Tired: Agent orchestration; Wired: Agent evolution.

The Palo Alto, California-based Hexo Labs has got plenty of ambition. The start-up is focused on creating what it calls “superintelligence,” an intelligence so mighty it will easily surpass even Artificial General Intelligence (AGI) itself. 

How will such a capability be built? By bootstrapping itself, obviously. 

The company has released, as open source, a multi-agent framework called “Self-Improving AI,” which the company claims can learn by itself, and at a rate that far surpasses humans. 

SIA showed 350x performance improvement over having a human-in-the-loop to smash the thumbs up/thumbs down button, as measured by OpenAI’s MLE-bench benchmark, by Hexo’s own tests. This benchmark measures how well an agent performed at machine learning engineering. 

The MLE-bench leaderboard is temporarily offline for maintenance, so you will have to take Hexo’s word on this. 

SIA operates in continuous loops of learning and adaptation. It generates a hypothesis, runs an experiment, evaluates the outcome. If the outcome is successful, then it updates its approach. Rinse, lather, repeat, repeat, repeat. 

“Superintelligence will not emerge from static models. SIA learns from itself through execution and compounds its capability with every cycle,” said Kunal Bhatia, CEO and Co-Founder of Hexo Labs, in a statement.  

Hexo Labs has partnered with scientists at Stanford University, the University of Oxford, and the University of California Santa Barbara to investigate how SIA could be used to speed scientific discovery. The company has also started a grant program for other researchers to explore their own domains with SIA. 

Hexo is not alone in its pursuit of self-learning agents.

Andrej Karpathy has worked on what he calls a second-brain, a series of agent actions that compile knowledge they have learned, so it can be used later. 

Likewise, researchers have cobbled together Memento Skills, built on “reflective” read-write loops. The Massachusetts Institute of Technology developed a way for agents to fact check their own work

Hexo expands on this approach by building an agent system that not only modifies its own harness, but can rewrite the model it uses as well. 

Two Models to Run

The SIA framework is built on three continuously interoperating agents, working in an iterative fashion. A meta-agent reads the task and builds an agent to do the job.  This task agent executes the task to the best of its abilities, and records the results. Reading the logs of actions taken, a third agent reviews the performance, looks for ways to improve the task. It then updates the meta agent with these new findings.

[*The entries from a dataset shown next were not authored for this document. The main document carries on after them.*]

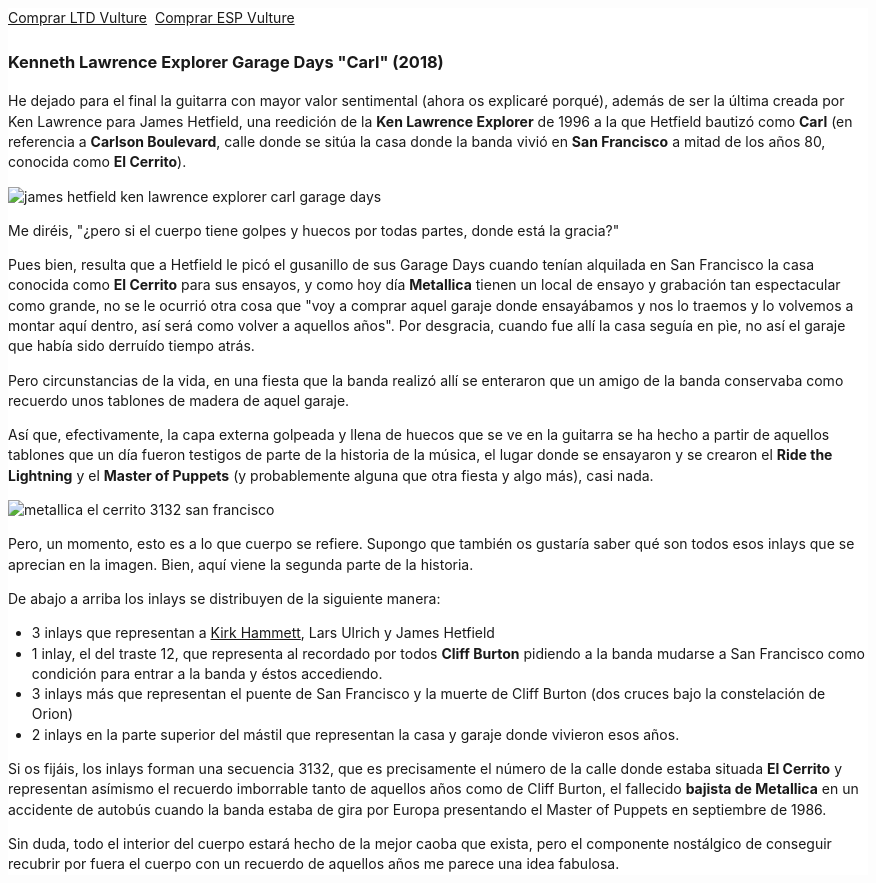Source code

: <div>
	<a href="https://www.thomann.de/es/esp_ltd_vulture_blks.htm?partner_id=87175" class="btn" rel="nofollow noopener noreferrer" target="_blank">Comprar LTD Vulture</a>&nbsp;
	<a href="https://www.thomann.de/es/esp_vulture_bks_hetfield.htm?partner_id=87175" class="btn" rel="nofollow noopener noreferrer" target="_blank">Comprar ESP Vulture</a>
</div>

### Kenneth Lawrence Explorer Garage Days "Carl" (2018)

He dejado para el final la guitarra con mayor valor sentimental (ahora os explicaré porqué), además de ser la última creada por Ken Lawrence para James Hetfield, una reedición de la **Ken Lawrence Explorer** de 1996 a la que Hetfield bautizó como **Carl** (en referencia a **Carlson Boulevard**, calle donde se sitúa la casa donde la banda vivió en **San Francisco** a mitad de los años 80, conocida como **El Cerrito**).

<div><img src="../../images/james-hetfield/james-hetfield-ken-lawrence-explorer-carl.jpg" alt="james hetfield ken lawrence explorer carl garage days" width="350" height="350"></div>

Me diréis, "¿pero si el cuerpo tiene golpes y huecos por todas partes, donde está la gracia?" 

Pues bien, resulta que a Hetfield le picó el gusanillo de sus Garage Days cuando tenían alquilada en San Francisco la casa conocida como **El Cerrito** para sus ensayos, y como hoy día **Metallica** tienen un local de ensayo y grabación tan espectacular como grande, no se le ocurrió otra cosa que "voy a comprar aquel garaje donde ensayábamos y nos lo traemos y lo volvemos a montar aquí dentro, así será como volver a aquellos años". Por desgracia, cuando fue allí la casa seguía en pìe, no así el garaje que había sido derruído tiempo atrás.

Pero circunstancias de la vida, en una fiesta que la banda realizó allí se enteraron que un amigo de la banda conservaba como recuerdo unos tablones de madera de aquel garaje.

Así que, efectivamente, la capa externa golpeada y llena de huecos que se ve en la guitarra se ha hecho a partir de aquellos tablones que un día fueron testigos de parte de la historia de la música, el lugar donde se ensayaron y se crearon el **Ride the Lightning** y el **Master of Puppets** (y probablemente alguna que otra fiesta y algo más), casi nada.

<div><img src="../../images/james-hetfield/metallica-el-cerrito.jpg" alt="metallica el cerrito 3132 san francisco" width="350" height="263"></div>

Pero, un momento, esto es a lo que cuerpo se refiere. Supongo que también os gustaría saber qué son todos esos inlays que se aprecian en la imagen. Bien, aquí viene la segunda parte de la historia.

De abajo a arriba los inlays se distribuyen de la siguiente manera:

* 3 inlays que representan a [Kirk Hammett](/kirk-hammett), Lars Ulrich y James Hetfield
* 1 inlay, el del traste 12, que representa al recordado por todos **Cliff Burton** pidiendo a la banda mudarse a San Francisco como condición para entrar a la banda y éstos accediendo.
* 3 inlays más que representan el puente de San Francisco y la muerte de Cliff Burton (dos cruces bajo la constelación de Orion)
* 2 inlays en la parte superior del mástil que representan la casa y garaje donde vivieron esos años.

Si os fijáis, los inlays forman una secuencia 3132, que es precisamente el número de la calle donde estaba situada **El Cerrito** y representan asímismo el recuerdo imborrable tanto de aquellos años como de Cliff Burton, el fallecido **bajista de Metallica** en un accidente de autobús cuando la banda estaba de gira por Europa presentando el Master of Puppets en septiembre de 1986.

Sin duda, todo el interior del cuerpo estará hecho de la mejor caoba que exista, pero el componente nostálgico de conseguir recubrir por fuera el cuerpo con un recuerdo de aquellos años me parece una idea fabulosa.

This posse of agents consults one of two different models, each performing a different task. One builds the scaffolding, and rewrites the instructions for better results.  The meta agent and the evaluation agent run Claude Sonnet by default, but users can also swap in Claude Haiku or Claude Opus. 

The task agents, however, must run on a second open weight model (either locally or on a private cloud) that will specialize in the domain expertise of the user. This model can be molded by new information. The underlying weights can be jiggled to address a failed task. This implementation uses OpenAI’s open weight gpt-oss-120b, though developers can swap in their own model. 

The two-model approach is essential for allowing the agent to improve itself. 

“These two silos operate in isolation. Harness work leaves the model fixed; test-time training

leaves the harness fixed,” they write in their explanatory paper.  A single model doing all the thinking would just result in confusion, they argue. 

The software package includes four built-in tasks to test SIA’s mettle across a variety of different workloads. GPQA (Graduate-Level Google-Proof Q&A) tests how well the agent does at multi-step reasoning in complicated fields. There are also pre-built tasks for measuring reasoning capabilities in law (Lawbench), chess (LongCot Chess) and data science analysis (Spaceship Titanic).

The Future Should be Open Source

Time will tell if this two-model approach would be the secret sauce for AI to evolve itself into an intelligence to make AGI look like last year’s edition of Siri. But if superintelligence is a possibility, then Hexo wants to ensure that it is built with open source. 

For one it is too dangerous for so much power to be concentrated in a handful of firms, Bhatia explained in a TFiR videocast “I do think that it’s not the best option for humanity to just have it be concentrated in the hands of a few. These systems should be available to everybody to be able to own in a sovereign way,” he said. 

In a VMBlog interview, Bhatia elaborated on the danger of corporate monopolization, noting that the frontier labs are working on similar capabilities. 

“The skew and balance of power is a concern. That is why we have open-sourced it, where more people can have access to this technology and build with it,” he said. “The ability for many people to contribute to the technology will have a benefit.”